The problem with this is two fold: 1) by destroying the grand narrative, a lot of people have gotten pissed off. People don't like being told their heroes were actually bastards most of the time. 2) it's caused History to become ever more navel gazing; a lot of it has become an academic wank about what is and is not valid evidence. Most people don't give a shit about this, they just want a good story. I'm not saying revisionists can't give a good critical analysis, whilst telling a good story; I think I do a great job of making the contested nature of history the narrative - but I'm a natural story teller, most Historians aren't.

There's a certain amount of hand wringing going on in the academic Historian community about how it's non-Historians who are selling History books these days. It's mostly journalists, which is interesting in itself that journalism is attracting the good story tellers, rather than those who have good critical reasoning. However, that's because the stuff most Historians write is as boring as hell. I went through one of the worlds most pre-eminent revisionist History faculties, and writing in an enjoyable and engaging way was actively discouraged. It was "unprofessional" to tell a good yarn. In the end it's what made me get out of there. I got into History because it was fun, and I wanted to keep it that way.

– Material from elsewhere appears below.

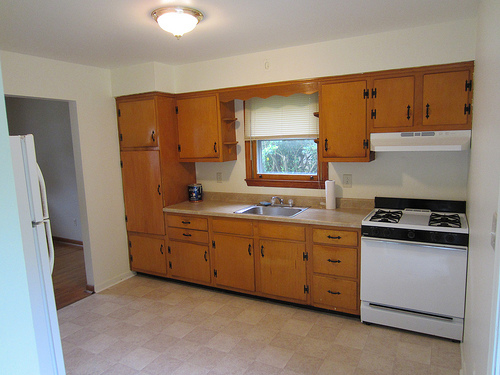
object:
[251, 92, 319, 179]
window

Teaching teenagers how to do revisionist History whilst still telling a good story is immensely more satisfying.

(no subject)

Date: 6/11/10 09:04 (UTC)
From: [identity profile] green-man-2010.livejournal.com
It is interesting that you are a historian yourself.
from my POV, I think that there is a difference between History and 'Journalism' - in the sense that a journalist is someone ususally writing with an ' angle'

famous example of it is the New York Times headline " World Ends Tommorrow - Women and Blacks Affected Most".

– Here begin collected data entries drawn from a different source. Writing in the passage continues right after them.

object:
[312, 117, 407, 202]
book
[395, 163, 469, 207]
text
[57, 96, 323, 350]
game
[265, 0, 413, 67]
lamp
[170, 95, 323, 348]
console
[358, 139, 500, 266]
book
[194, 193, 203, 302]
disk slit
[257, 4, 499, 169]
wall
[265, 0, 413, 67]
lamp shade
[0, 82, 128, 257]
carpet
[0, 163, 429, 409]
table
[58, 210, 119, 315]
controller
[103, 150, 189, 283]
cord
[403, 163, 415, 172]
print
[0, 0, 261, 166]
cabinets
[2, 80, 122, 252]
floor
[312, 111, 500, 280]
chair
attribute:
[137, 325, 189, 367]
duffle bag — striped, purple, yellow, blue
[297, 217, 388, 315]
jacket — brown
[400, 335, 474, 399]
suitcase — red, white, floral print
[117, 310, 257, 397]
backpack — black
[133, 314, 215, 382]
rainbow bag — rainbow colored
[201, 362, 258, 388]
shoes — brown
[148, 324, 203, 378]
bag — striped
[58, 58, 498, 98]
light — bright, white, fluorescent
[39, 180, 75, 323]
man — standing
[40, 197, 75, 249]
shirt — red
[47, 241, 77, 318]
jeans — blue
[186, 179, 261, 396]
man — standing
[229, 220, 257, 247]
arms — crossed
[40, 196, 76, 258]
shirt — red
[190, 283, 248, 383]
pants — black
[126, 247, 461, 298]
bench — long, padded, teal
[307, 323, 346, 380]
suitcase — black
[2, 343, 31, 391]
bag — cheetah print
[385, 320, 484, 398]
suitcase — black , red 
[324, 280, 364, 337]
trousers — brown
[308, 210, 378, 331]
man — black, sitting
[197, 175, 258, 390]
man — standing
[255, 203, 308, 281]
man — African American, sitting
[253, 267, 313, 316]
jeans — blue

Ok, that was apocryphal, but the point iis that I notice that in the UK at least, Newspapers stories appear spun towards their readership. the Sun will go on about how the budget will affect a working class family - cost of food and drinks ; the Mail will focus on the Middle classes and the price of houses and sending your kids to university.

And when it comes to the War of Independence or the Slave Trade - well I think that personal Points of View should give way to ob jective analysis.

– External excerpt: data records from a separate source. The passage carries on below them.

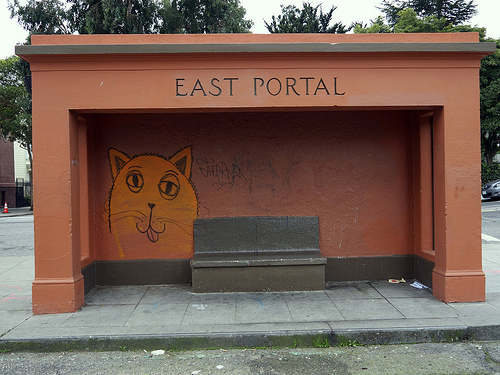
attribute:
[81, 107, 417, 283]
back wall — bus stop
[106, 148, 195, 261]
cat — drawing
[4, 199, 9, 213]
traffic cone — orange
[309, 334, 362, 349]
weeds — growing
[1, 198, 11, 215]
cone — orange, traffic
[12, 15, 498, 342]
stop — peach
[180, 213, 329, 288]
bench — cement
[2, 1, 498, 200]
trees — showing, above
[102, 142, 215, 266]
cat — orange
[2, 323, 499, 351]
curb — street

For me, it was fun to tease apart the story behind the legend, and I think that narration needs to turn to another tack - "this is how different parties see things and this is how legends get formed , kids".

Robin Hood was not a noble Norman knight who got disspossessed by King John - that was the upper classes trying to appropriate him for themselves, and imply that the Saxons were incapable of self leadership and thereby self government. Nor was he a Saxon peasant who rodbbed from the rich and gave to the poor. his earliest stories focus on the fact that he robbed rich guys and kept the loot. he never robbed saxon peasants who had nothing to steal - but good luck to him on taking down those overlords of ours a peg or two.

Teaching kids to interpret and investigate history is important , as it also teaches them to interpret the news, and be skeptical of the pundits.